As far as books (12%) is concerned, if you are a big-store owner, your raw commissions cap raised from $250 to $300 because $300 = $2500 * 12%. But if you factor the 0.55% discount, if the sale price is $x,

     $$ (0.12-0.0055) x = 0.1145x > 250 $$ $$ x > 2183.4 $$

Since the raw commissions stops at $300 ($2500 * 12%), the additional $50 cap increase starts to get offset (and turn out positive as the processing fee discounts outweighs the commissions cap increase) when the payment processing discounts ABOVE $2500 covers all of it:

     $$ 0.0055(x-2500) > 50 $$ $$ x>11590.91 $$

So the range of sale price x which the only setup (books for big-store sellers) can do worse is

     $$ 2183.4 < x < 11590.91 $$


There are some ambiguities (technically incorrect documentation) on eBay’s website which implied vanilla final value fees (portion) are charged for sales tax. I made a sale and checked the numbers and it’s not true. Only the 2.35% payment processing fee portion is charged against the sales tax (like paypal for handling extra money), the category final value fee (in my case 9.15%) is not applied to the sales tax.

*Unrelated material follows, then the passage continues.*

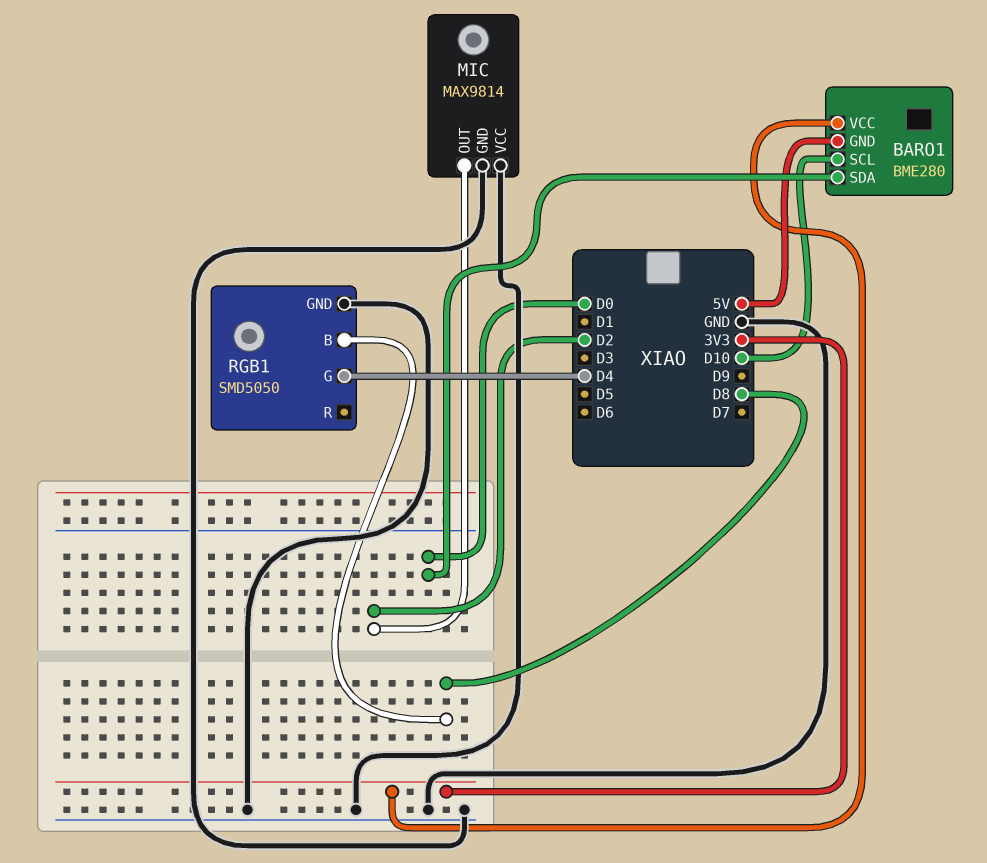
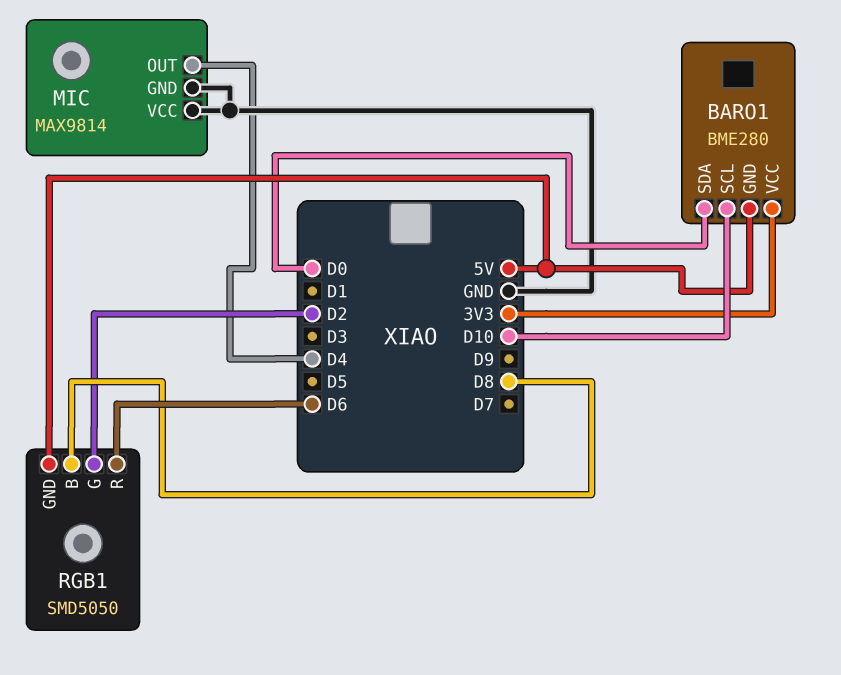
MIC pin OUT: D2 -> D4
RGB1 pin G: D4 -> D2
RGB1 pin GND: GND -> 5V
RGB1 pin R: none -> D6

They actually meant “the 2.35% payment processing fee portion” when they said “managed payment final value fees”. This is also part of the reason why I wrote this article, because they do not use the language that conceptually separate the two portion of the combined final value fees (vanilla final value fee + payment processing fee) in managed payments, thinking that they are simplifying the math for sellers, without realizing if the two concepts really fused into one, they’ll be shortchanging sellers over sales tax.


The $0.3 fixed per-transaction fee applies to both managed payments and the conventional way (Paypal also charge +$0.3 fixed per-transaction), so nothing has changed.